AI helps discover optimal new material for removing radioactive iodine contamination

Jul 6, 2025

AI helps discover optimal new material for removing radioactive iodine contamination

This article discusses a breakthrough in nuclear waste management, specifically the development of a new material for removing radioactive iodine contamination. A Korean research team, led…

This article discusses a breakthrough in nuclear waste management, specifically the development of a new material for removing radioactive iodine contamination. A Korean research team, led by Professor Ho Jin Ryu, utilized artificial intelligence to discover a multi-metal layered double hydroxide (LDH) material, Cu₃(CrFeAl), which effectively adsorbs iodate, the form in which radioactive iodine primarily exists in aqueous environments.

This AI-driven approach proved crucial due to the vast number of potential metal combinations in LDHs, making traditional experimental methods impractical. The research team employed a machine learning-based experimental strategy to identify the optimal iodate adsorbent. They started with data from binary and ternary LDH compositions and expanded their search to include quaternary and quinary candidates.

This AI-assisted approach allowed them to test only a fraction of the total candidate materials while still discovering a material that removed over 90% of iodate. This highlights the potential of AI in accelerating the identification of new materials for nuclear environmental cleanup.

The newly discovered material, Cu₃(CrFeAl), demonstrated exceptional adsorption performance. The team has filed for domestic and international patents for the developed powder technology. They plan to further enhance the material's performance under various conditions and pursue commercialization through industry-academia collaborations, with the aim of developing filters for treating contaminated water.
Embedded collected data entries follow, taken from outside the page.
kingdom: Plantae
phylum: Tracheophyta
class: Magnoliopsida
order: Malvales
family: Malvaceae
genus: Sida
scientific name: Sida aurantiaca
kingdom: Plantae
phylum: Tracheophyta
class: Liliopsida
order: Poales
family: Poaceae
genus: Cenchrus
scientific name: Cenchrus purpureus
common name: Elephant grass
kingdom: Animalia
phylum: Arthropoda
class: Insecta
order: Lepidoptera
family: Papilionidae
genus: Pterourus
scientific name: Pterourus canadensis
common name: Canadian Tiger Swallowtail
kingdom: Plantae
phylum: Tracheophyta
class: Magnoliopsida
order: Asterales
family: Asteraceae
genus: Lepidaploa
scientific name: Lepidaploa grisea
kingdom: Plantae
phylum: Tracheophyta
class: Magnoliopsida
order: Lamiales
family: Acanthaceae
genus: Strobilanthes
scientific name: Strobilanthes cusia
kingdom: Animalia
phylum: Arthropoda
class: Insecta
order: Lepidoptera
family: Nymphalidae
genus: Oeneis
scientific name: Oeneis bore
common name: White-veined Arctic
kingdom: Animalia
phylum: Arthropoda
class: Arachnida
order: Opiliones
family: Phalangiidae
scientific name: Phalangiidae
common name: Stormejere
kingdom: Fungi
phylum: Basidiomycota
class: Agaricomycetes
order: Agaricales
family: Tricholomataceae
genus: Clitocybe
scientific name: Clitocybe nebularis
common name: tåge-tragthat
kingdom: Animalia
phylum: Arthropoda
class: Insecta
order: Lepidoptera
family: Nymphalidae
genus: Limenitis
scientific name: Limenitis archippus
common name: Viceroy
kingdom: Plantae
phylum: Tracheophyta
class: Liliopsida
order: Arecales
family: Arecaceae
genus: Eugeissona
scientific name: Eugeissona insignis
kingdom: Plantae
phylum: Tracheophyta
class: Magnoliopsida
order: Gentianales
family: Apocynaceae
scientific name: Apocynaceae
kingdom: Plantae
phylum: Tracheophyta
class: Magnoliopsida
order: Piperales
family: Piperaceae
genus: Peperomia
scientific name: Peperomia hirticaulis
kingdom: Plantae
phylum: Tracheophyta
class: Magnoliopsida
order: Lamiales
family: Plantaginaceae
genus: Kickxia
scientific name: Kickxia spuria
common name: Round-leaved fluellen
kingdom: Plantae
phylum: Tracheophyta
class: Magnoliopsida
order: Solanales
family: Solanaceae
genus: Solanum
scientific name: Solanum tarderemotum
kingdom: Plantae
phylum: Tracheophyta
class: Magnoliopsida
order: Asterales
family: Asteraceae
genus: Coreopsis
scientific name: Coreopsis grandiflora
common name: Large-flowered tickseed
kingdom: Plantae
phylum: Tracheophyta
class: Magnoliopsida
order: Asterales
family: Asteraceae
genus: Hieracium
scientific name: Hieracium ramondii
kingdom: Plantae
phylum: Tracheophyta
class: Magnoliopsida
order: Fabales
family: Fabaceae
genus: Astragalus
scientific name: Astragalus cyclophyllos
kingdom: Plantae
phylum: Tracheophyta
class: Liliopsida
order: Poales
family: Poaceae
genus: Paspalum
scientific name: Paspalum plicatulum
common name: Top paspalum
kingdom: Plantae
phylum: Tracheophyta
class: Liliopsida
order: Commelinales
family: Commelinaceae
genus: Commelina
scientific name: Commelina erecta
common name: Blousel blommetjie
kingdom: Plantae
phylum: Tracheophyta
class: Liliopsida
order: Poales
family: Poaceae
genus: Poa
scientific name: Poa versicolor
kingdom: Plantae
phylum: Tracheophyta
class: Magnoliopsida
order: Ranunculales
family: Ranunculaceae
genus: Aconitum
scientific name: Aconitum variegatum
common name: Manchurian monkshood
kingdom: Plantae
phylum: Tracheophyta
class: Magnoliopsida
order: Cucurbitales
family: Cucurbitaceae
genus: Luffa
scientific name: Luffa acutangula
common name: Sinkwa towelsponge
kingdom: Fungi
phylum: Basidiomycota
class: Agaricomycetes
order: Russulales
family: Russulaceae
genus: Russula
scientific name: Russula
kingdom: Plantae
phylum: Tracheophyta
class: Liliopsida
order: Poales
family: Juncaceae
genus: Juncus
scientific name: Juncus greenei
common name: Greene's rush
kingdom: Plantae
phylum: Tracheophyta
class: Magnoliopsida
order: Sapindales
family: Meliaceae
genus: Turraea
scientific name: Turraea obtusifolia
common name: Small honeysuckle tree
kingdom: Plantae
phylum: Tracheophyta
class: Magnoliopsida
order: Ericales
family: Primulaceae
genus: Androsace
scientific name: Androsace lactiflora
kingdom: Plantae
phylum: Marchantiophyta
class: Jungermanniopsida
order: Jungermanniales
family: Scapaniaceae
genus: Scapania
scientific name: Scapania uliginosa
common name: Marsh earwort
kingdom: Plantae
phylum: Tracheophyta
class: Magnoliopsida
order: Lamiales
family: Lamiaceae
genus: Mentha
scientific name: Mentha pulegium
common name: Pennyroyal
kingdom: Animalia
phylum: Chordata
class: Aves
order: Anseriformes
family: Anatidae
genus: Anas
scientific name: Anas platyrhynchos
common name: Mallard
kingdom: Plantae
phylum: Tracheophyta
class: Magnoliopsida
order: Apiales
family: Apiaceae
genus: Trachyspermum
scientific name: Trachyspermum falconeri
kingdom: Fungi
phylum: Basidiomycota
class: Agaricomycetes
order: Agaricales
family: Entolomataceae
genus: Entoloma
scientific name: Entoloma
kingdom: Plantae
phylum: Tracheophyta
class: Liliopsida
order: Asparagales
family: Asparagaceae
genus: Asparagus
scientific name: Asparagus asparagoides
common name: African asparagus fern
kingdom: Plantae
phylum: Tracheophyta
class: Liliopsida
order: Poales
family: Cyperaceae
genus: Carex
In conclusion, the study showcases the successful application of AI in materials science for environmental remediation. By leveraging machine learning, the researchers were able to efficiently identify an effective material for removing radioactive iodine, a significant step towards safer nuclear waste management.

This innovative approach promises to accelerate research and development in the field, leading to more efficient and sustainable solutions for nuclear environmental cleanup.